Bayer expressed satisfaction with the ruling, reiterating its stance that Roundup and its active ingredient, glyphosate, are safe. The company has won 14 of the 23 Roundup trials to date, although some losses have resulted in hefty damages. The Schaffners had settled with Bayer in 2022, contingent on the outcome of the preemption argument, which the court ultimately decided in Bayer’s favor. The case highlights the complex legal landscape surrounding product liability and federal preemption, particularly in cases involving widely used chemicals like glyphosate.
Tesla Has Lost Share in All Geographies, in Both xEVs and EVs
Tesla has been facing a significant decline in its market share across various segments and regions, according to analysts from Bernstein.

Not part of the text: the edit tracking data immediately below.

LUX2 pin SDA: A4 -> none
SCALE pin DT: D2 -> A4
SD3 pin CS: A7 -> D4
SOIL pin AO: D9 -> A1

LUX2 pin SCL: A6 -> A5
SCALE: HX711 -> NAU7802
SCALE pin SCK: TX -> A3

The company’s share of the global electric vehicle (EV) and xEV markets has been steadily decreasing since 2019. In the first half of 2024, Tesla’s share of the global xEV market dropped to 12%, down from 17.5% in 2019. Similarly, its share of the battery electric vehicle (BEV) market fell from 28% in 2019 to 20% in 2024.
The decline is most pronounced in North America, where Tesla’s BEV market share plummeted from 77% in 2019 to 48% in the first half of 2024. Analysts attribute this drop to increasing competition and the lack of new, lower-priced offerings from Tesla, which they believe won’t be addressed until 2026 or 2027. Bernstein also highlights challenges in predicting Tesla’s short-term performance, especially with the upcoming Robotaxi announcement in October, which they suspect may be more of a visionary presentation rather than a concrete product release. They maintain an “Underperform” rating on Tesla’s stock, with a $120 price target, citing concerns about the company’s valuation and longer-term growth prospects.
The report also notes a slowdown in the broader EV market, with BEV sales growth decelerating to just 9% year-over-year in the first half of 2024, while Plug-in Hybrid Electric Vehicle (PHEV) sales surged by 49% during the same period. This slower growth, coupled with falling average selling prices, further complicates Tesla’s position in the increasingly competitive EV market.